Aliados decidiram que o senador Flávio Bolsonaro (PL-RJ) será o principal interlocutor político do pai após o início do cumprimento da decisão do STF no caso da trama golpista.
Na prática, o movimento reforça a construção do filho como potencial pré-candidato à Presidência em 2026, em substituição ao ex-presidente Jair Bolsonaro, hoje condenado e sob forte restrição judicial.
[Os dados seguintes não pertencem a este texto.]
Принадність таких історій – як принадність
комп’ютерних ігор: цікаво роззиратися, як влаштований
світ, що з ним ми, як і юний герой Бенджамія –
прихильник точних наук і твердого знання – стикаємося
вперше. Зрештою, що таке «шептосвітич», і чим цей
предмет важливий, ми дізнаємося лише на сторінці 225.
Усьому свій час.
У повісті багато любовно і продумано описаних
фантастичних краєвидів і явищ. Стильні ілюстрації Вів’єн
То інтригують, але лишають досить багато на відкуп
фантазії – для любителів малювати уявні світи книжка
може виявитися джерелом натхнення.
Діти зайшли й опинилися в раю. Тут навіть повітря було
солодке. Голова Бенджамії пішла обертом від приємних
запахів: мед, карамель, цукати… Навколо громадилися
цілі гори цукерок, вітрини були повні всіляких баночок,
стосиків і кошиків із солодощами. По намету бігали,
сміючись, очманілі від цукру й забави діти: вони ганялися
Nas últimas semanas, Flávio já vinha ocupando espaço como porta-voz da família, convocando vigílias, reagindo publicamente à prisão e se apresentando como canal oficial entre Bolsonaro e aliados do PL, governadores e dirigentes do campo da direita.
Em declarações recentes, o senador afirmou que todas as decisões sobre 2026 serão “reportadas” ao pai e que a escolha do nome para disputar o Planalto só ocorrerá quando Bolsonaro se manifestar diretamente, reforçando o controle da sucessão dentro do núcleo familiar.
A definição de Flávio como interlocutor prioritário ocorre em meio à disputa silenciosa pela liderança do bolsonarismo. Governadores e parlamentares citam Tarcísio de Freitas (Republicanos-SP) como nome competitivo para 2026, enquanto pesquisas recentes apontam também Michelle Bolsonaro e outros quadros da direita no radar.
Parte dos apoiadores de Tarcísio vê com reserva a estratégia de manter a “rédea política” concentrada na família Bolsonaro, o que limita o espaço para um nome de fora do clã, cenário que setores do Centrão gostariam de testar.
Na prática, o novo arranjo torna Flávio o gestor do capital político do pai: caberá a ele negociar com partidos, lideranças regionais e movimentos de direita enquanto Bolsonaro estiver impedido de atuar diretamente.
O desenho definitivo da sucessão, porém, ainda depende da evolução dos processos no STF, de eventuais decisões sobre regime de cumprimento de pena e, sobretudo, da própria disposição de Jair Bolsonaro em ceder espaço e apontar um sucessor explícito — algo que, até aqui, ele tem evitado fazer.
Fontes: CNN Brasil, Metrópoles, Jota.